Japanese Anime Ranking: June 23-29 | News

by Sofia Alvarez

Japanese TV Ratings Reflect Shifting Viewing Habits Amid Streaming Boom

Despite the rise of on-demand content, traditional television ratings remain a key metric for success in Japan, with recent broadcasts showcasing the country’s diverse entertainment landscape. Recent data reveals continued strong interest in anime, alongside the enduring appeal of long-running series and live-action adaptations.

Anime Dominates, But Nuances Emerge

On Saturday, June 28th, a week-long rerun of the anime series Demon Slayer: Kimetsu no Yaiba commenced on Fuji TV, beginning with the “Mugen Train Arc” and progressing to the “Hashira Training Arc.” The initial broadcast garnered a 7.0% viewership share, a “respectable” figure according to industry observers. Simultaneously, the anime film Lupin III: The Castle of Cagliostro aired on NTV, achieving an even higher 7.9% share. These numbers “illustrate the continued interest in anime on Japanese television,” as one analyst noted.

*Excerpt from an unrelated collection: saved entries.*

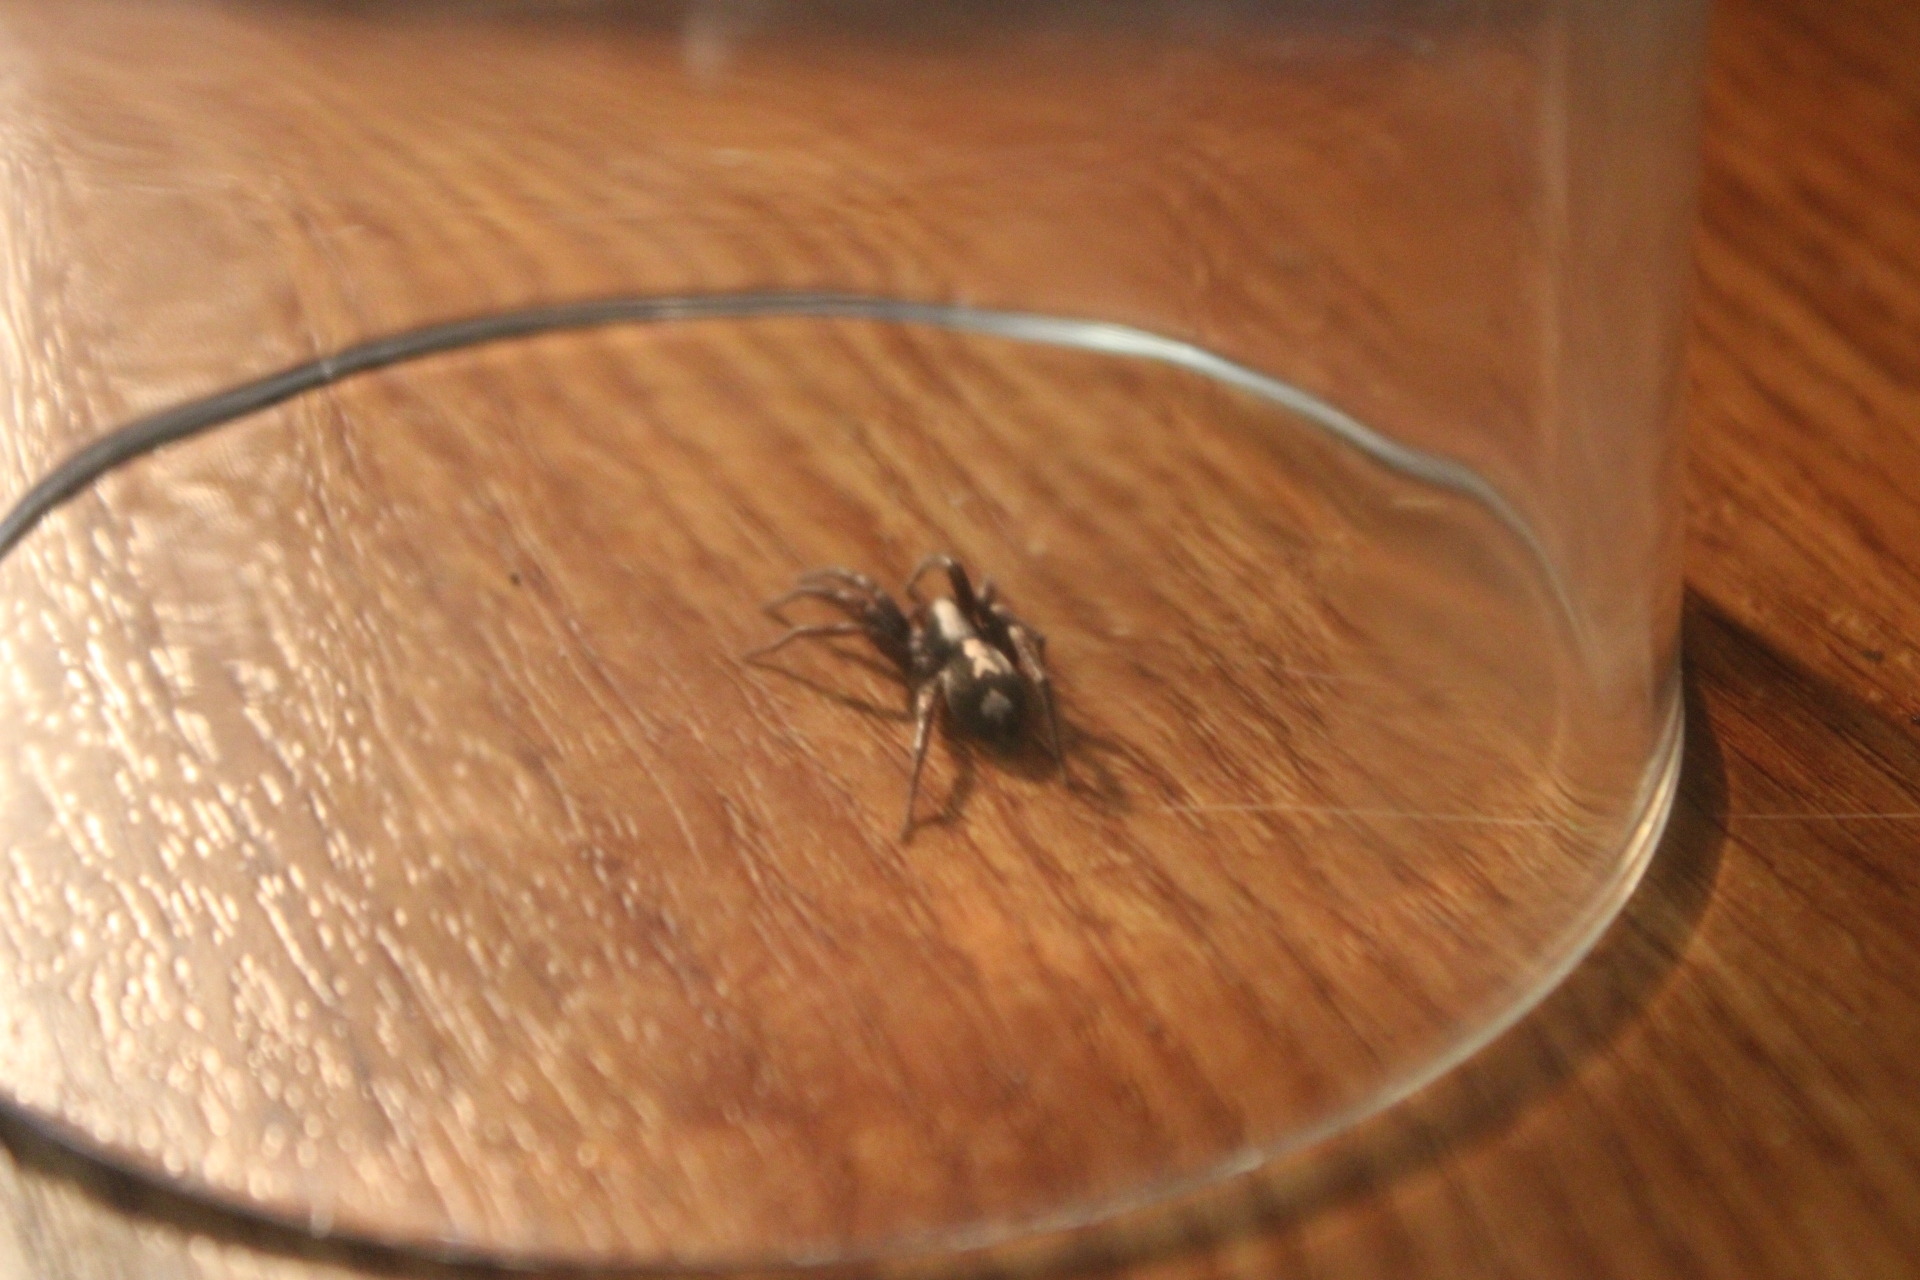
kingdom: Animalia
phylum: Arthropoda
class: Arachnida
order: Araneae
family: Gnaphosidae
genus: Herpyllus
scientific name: Herpyllus ecclesiasticus
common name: Eastern parson spider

However, the landscape isn’t uniform. The anime film Ringing Bell, broadcast on NHK Educational, achieved a significantly lower 0.3% share. This disparity highlights the importance of content recognition and targeted programming.

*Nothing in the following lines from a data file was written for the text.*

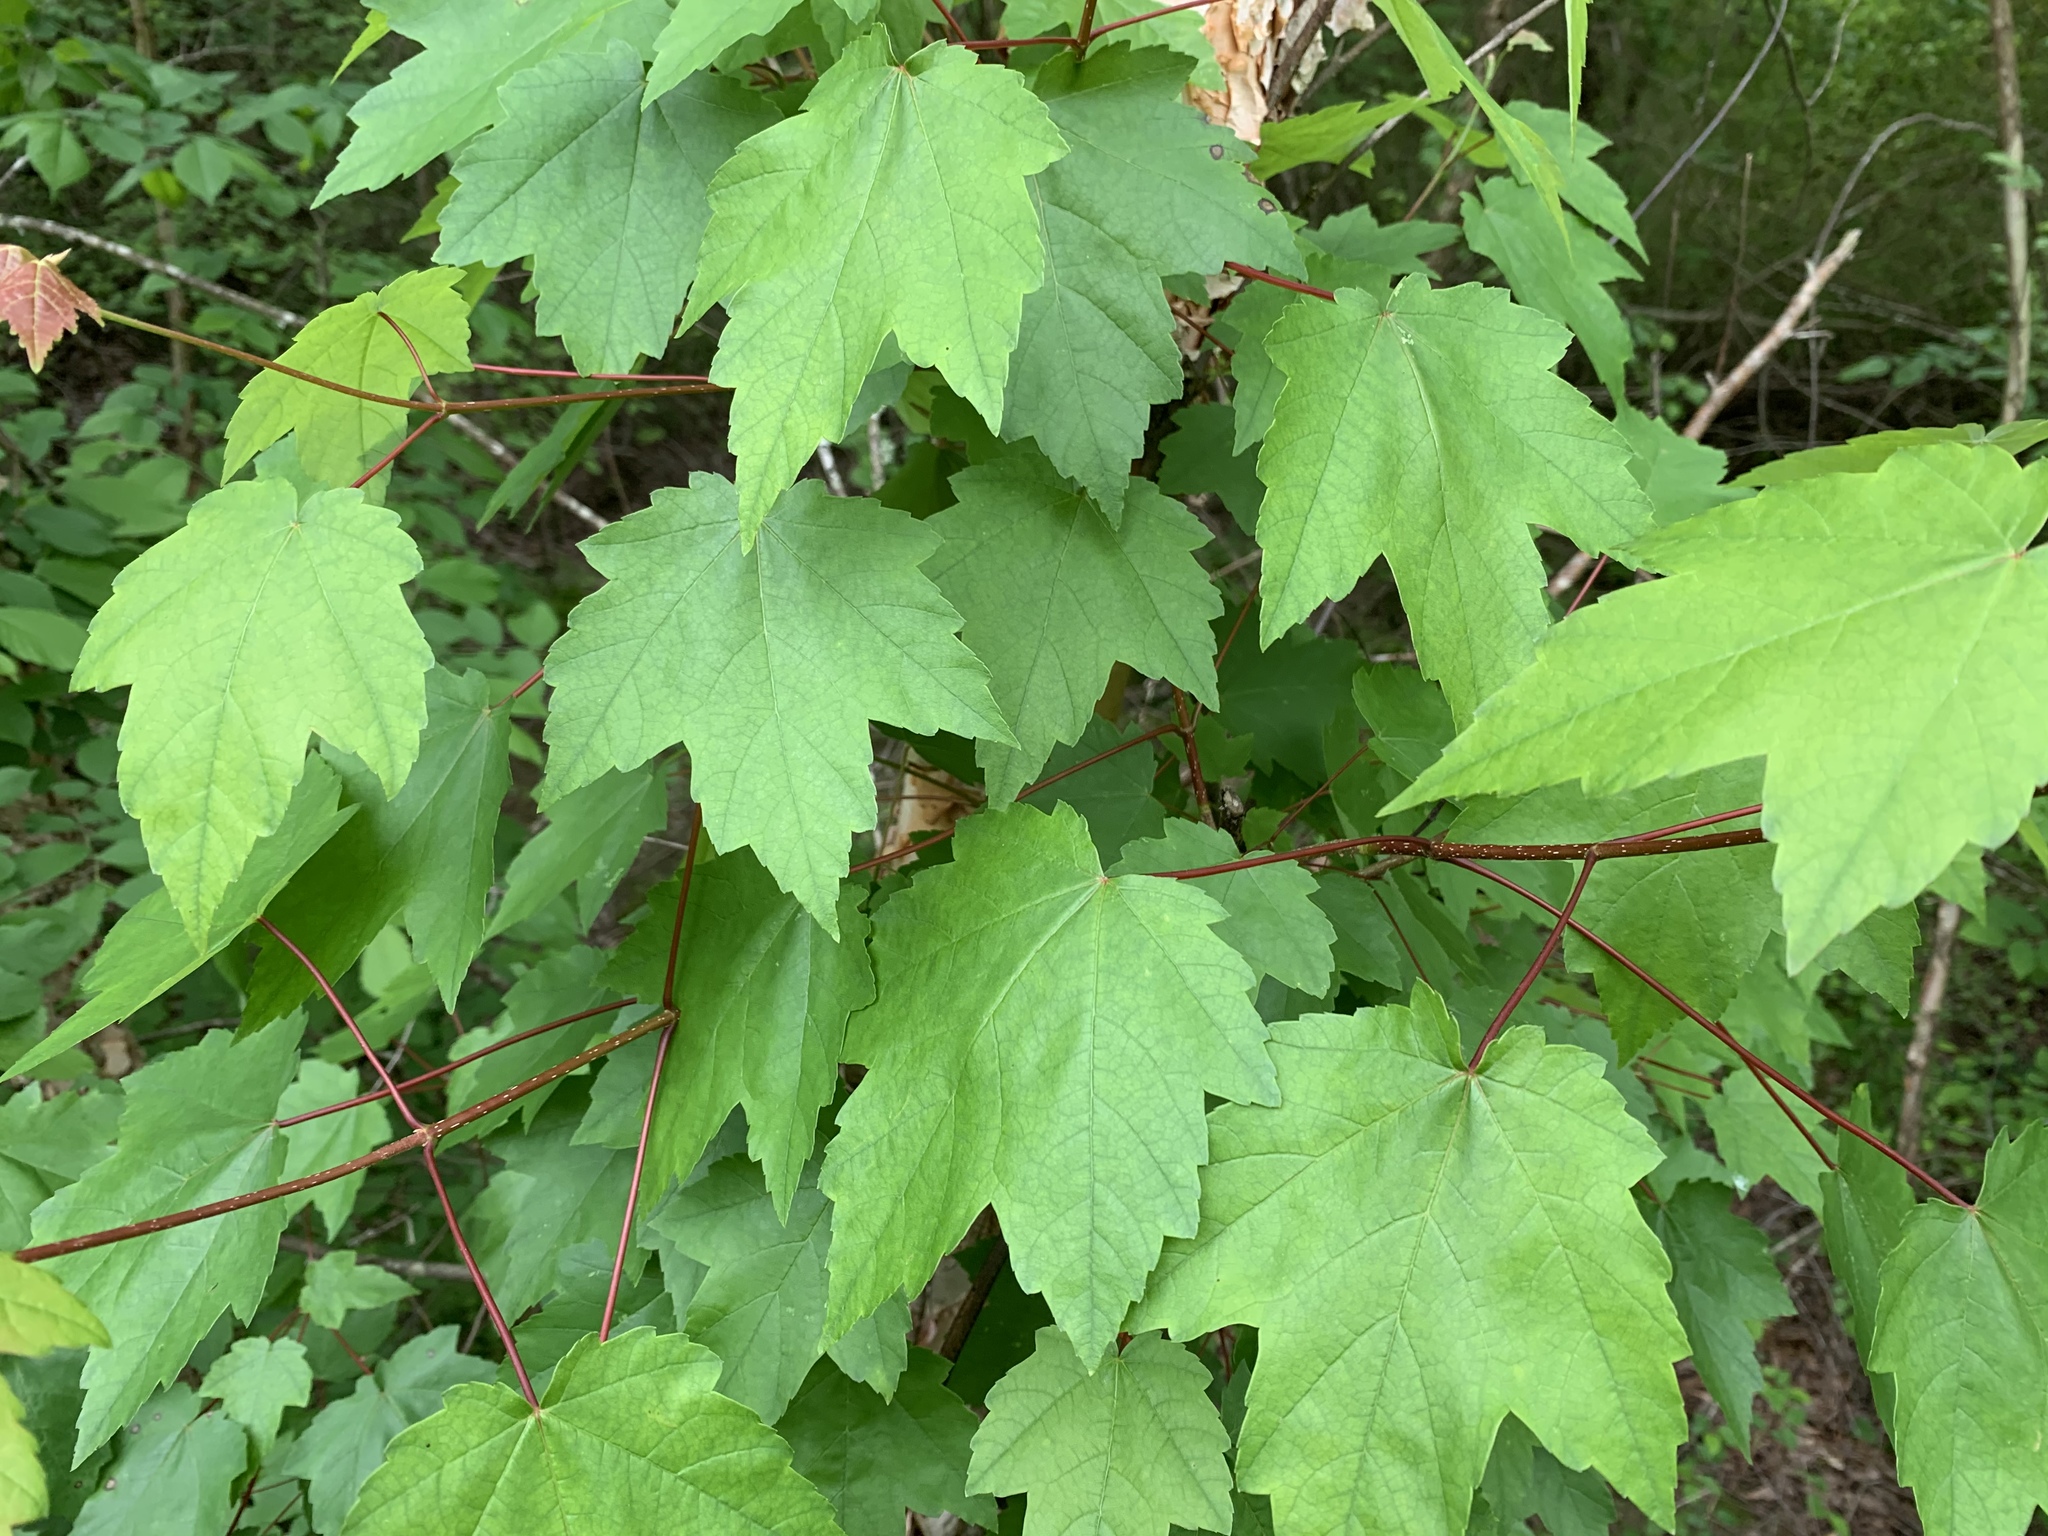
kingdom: Plantae
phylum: Tracheophyta
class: Magnoliopsida
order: Sapindales
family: Sapindaceae
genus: Acer
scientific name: Acer rubrum
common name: Red maple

New and Classic Series Find an Audience

In contrast to the lower-performing film, the latest episode of the popular series Anpan from the Renzoku Terebi Shōsetsu-Inihen achieved a substantial 16.5% viewership. The series, inspired by the life story of Anpanman creator Takashi Yanase, demonstrates the ability of new content to thrive alongside established classics.

Live-Action Adaptations Prove Popular

The final episode of the live-action series based on Mikito Chinens Ameku takao’s detective novel, broadcast on TV Asahi, also performed well, securing a 6.0% viewership share. This success “shows the broad spectrum of content that Japanese television offers, and the variety of stories that captivate the audience.”

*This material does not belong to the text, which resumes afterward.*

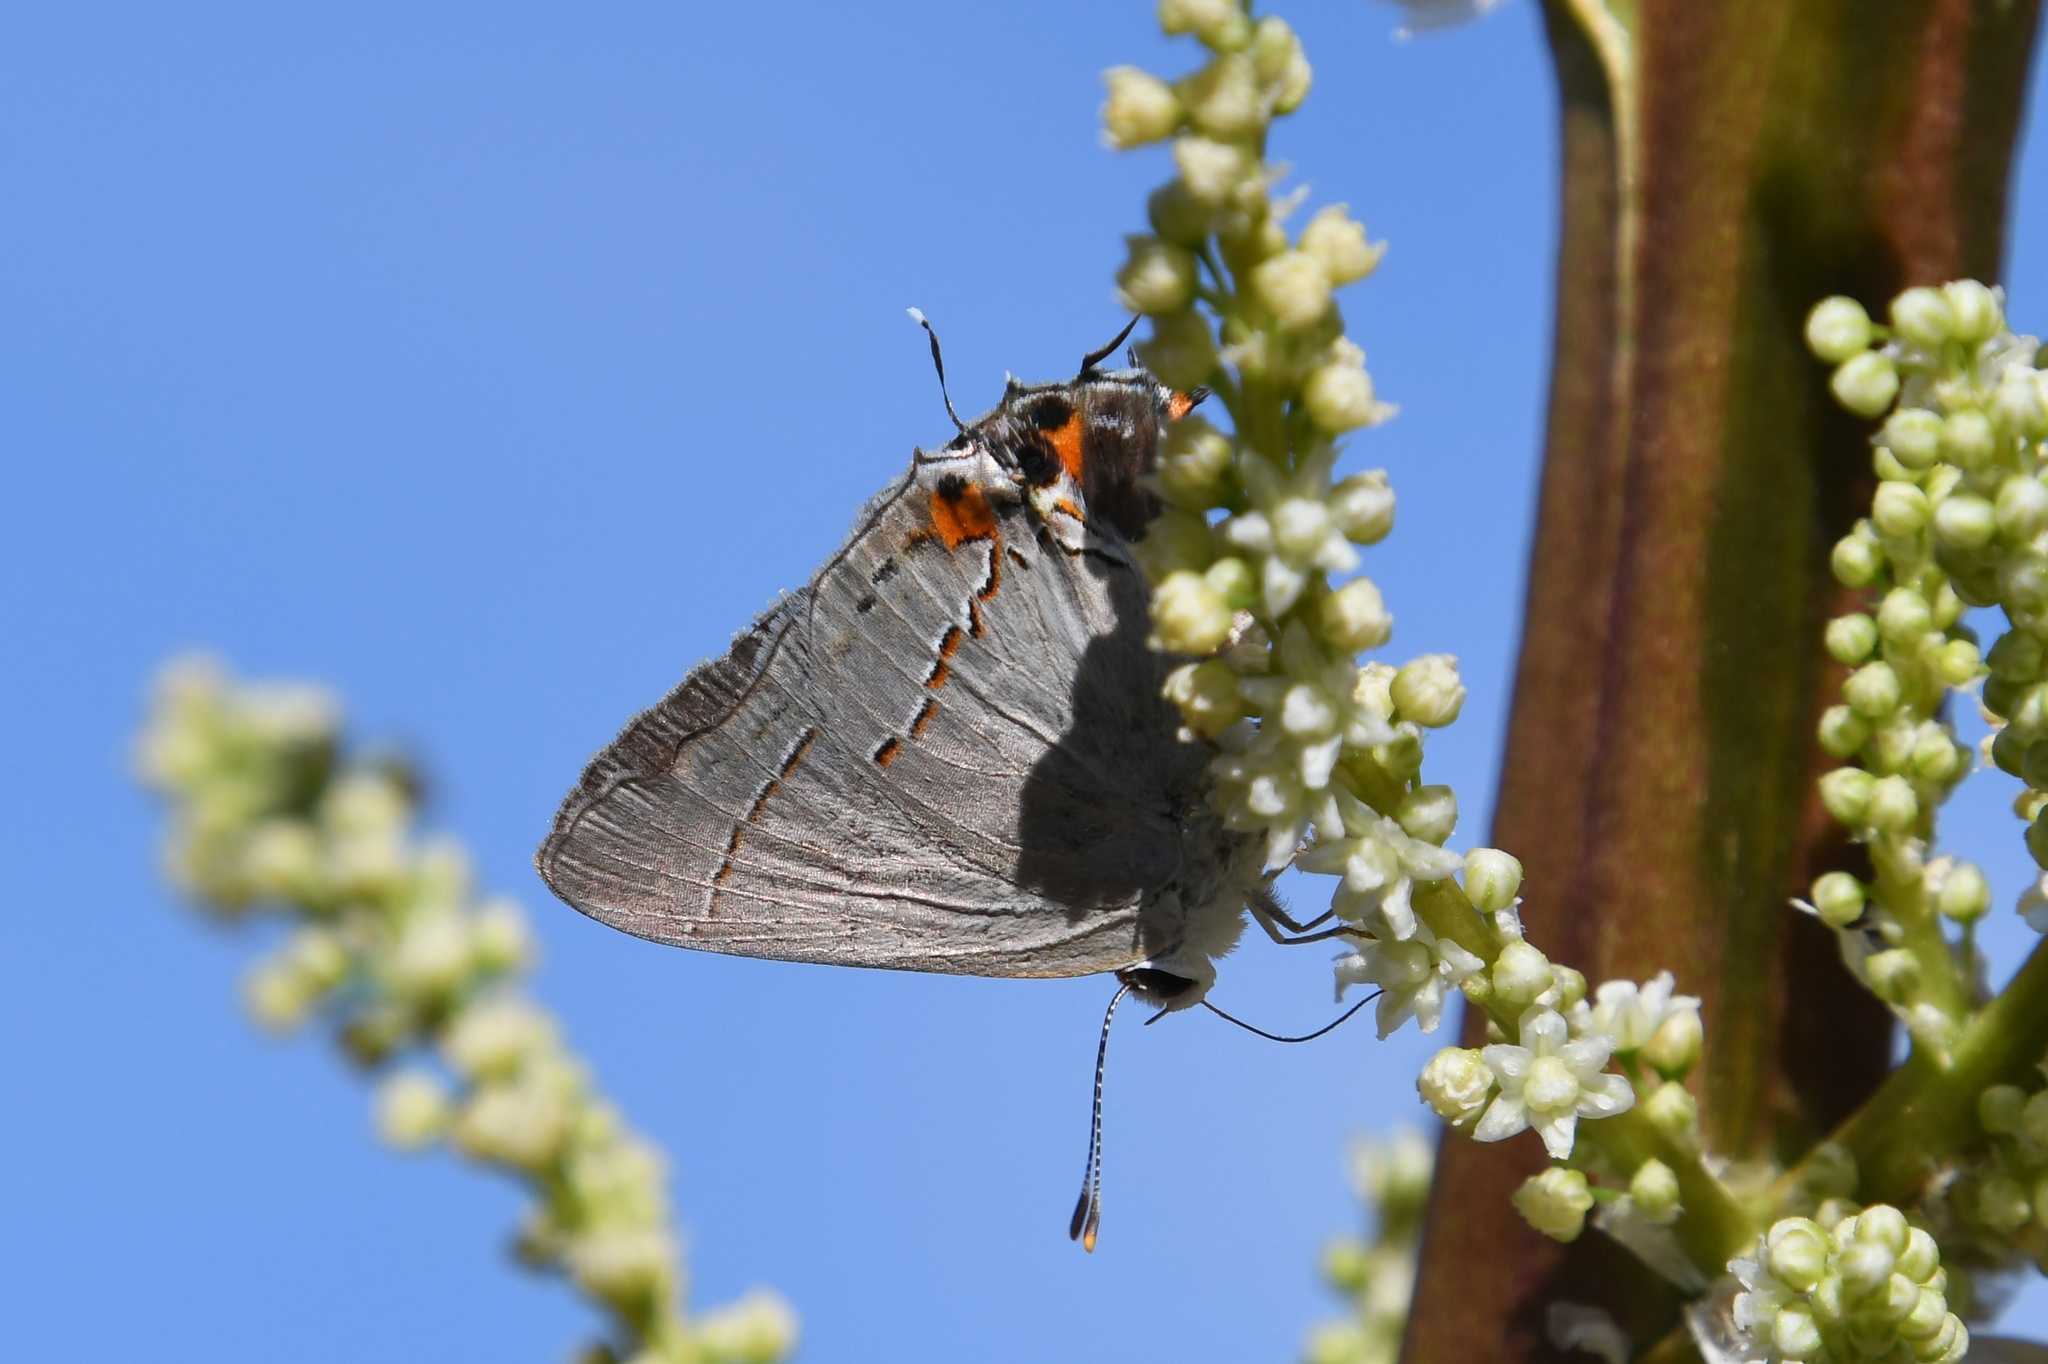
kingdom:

The Evolving Role of Ratings

The significance of traditional ratings is being re-evaluated in the age of streaming. “Interestingly, ratings not only reflect the popularity of a program, but also the changing visual habits,” a senior official stated. As more viewers embrace time-shifted viewing and on-demand platforms, conventional ratings may offer an incomplete picture of a program’s true reach. Despite this shift, ratings “remain a crucial factor for evaluating the success of a program on traditional television.”

Ultimately, the industry must adapt. One analyst concluded that “traditional odds are often an incomplete picture” and that the television industry “should find innovative ways to capture and evaluate the entire spectrum of the audience behavior.”